DATA TO EXAMINE
Start of Block

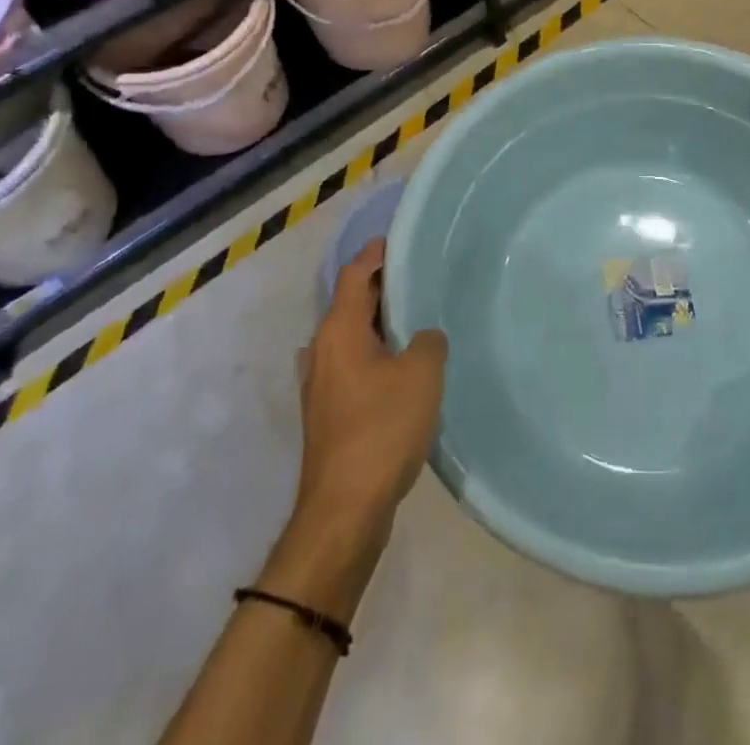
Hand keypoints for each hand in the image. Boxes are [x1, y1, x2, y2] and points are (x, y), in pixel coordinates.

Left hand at [295, 239, 447, 540]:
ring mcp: (322, 385)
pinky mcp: (329, 414)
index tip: (398, 240)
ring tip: (416, 320)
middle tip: (418, 278)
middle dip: (381, 288)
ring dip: (378, 325)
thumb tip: (423, 337)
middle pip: (350, 304)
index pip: (354, 274)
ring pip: (351, 338)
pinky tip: (404, 368)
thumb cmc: (381, 428)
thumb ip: (428, 341)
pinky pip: (354, 366)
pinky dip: (376, 354)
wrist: (344, 509)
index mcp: (338, 331)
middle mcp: (322, 351)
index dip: (375, 254)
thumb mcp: (421, 374)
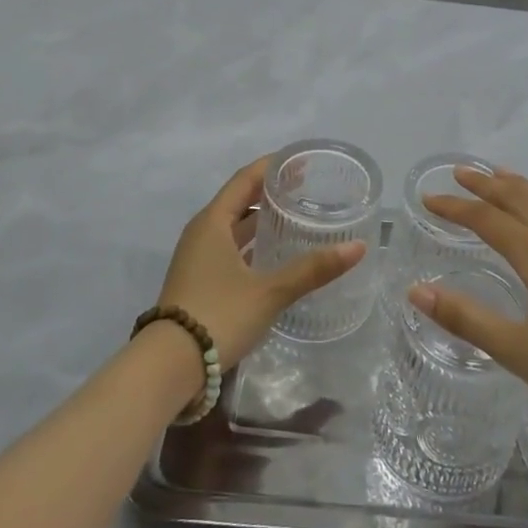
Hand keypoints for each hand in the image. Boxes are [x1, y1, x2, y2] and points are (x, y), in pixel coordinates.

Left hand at [157, 157, 366, 371]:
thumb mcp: (270, 291)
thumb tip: (359, 247)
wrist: (169, 367)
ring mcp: (197, 258)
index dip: (271, 167)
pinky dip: (252, 244)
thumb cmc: (218, 315)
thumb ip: (313, 269)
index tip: (300, 160)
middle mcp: (202, 233)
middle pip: (238, 201)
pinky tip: (274, 255)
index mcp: (213, 222)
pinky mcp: (199, 281)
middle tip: (305, 188)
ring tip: (294, 217)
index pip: (245, 180)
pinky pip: (229, 249)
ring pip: (233, 227)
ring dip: (260, 220)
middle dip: (269, 192)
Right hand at [416, 168, 527, 436]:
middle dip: (487, 183)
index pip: (487, 219)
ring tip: (502, 175)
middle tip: (461, 171)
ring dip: (521, 185)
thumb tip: (416, 290)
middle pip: (519, 198)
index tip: (428, 199)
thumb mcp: (518, 350)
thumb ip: (465, 319)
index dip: (456, 207)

End of Block

EXERCISE PROMPT
Output the line bearing "index tip: (300, 160)" along with all the lines after it through the end of the entries, exactly, and no other lines.

ANSWER BOX
index tip: (300, 160)
middle mcp: (202, 233)
middle pip: (238, 201)
pinky tip: (274, 255)
index mcp: (213, 222)
pinky mcp: (199, 281)
middle tip: (305, 188)
ring tip: (294, 217)
index pip: (245, 180)
pinky pip: (229, 249)
ring pip: (233, 227)
ring dip: (260, 220)
middle dip: (269, 192)
Right hand at [416, 168, 527, 436]:
middle dip: (487, 183)
index pip: (487, 219)
ring tip: (502, 175)
middle tip: (461, 171)
ring dip: (521, 185)
thumb tip: (416, 290)
middle pip: (519, 198)
index tip: (428, 199)
thumb mcp: (518, 350)
thumb ip: (465, 319)
index dip: (456, 207)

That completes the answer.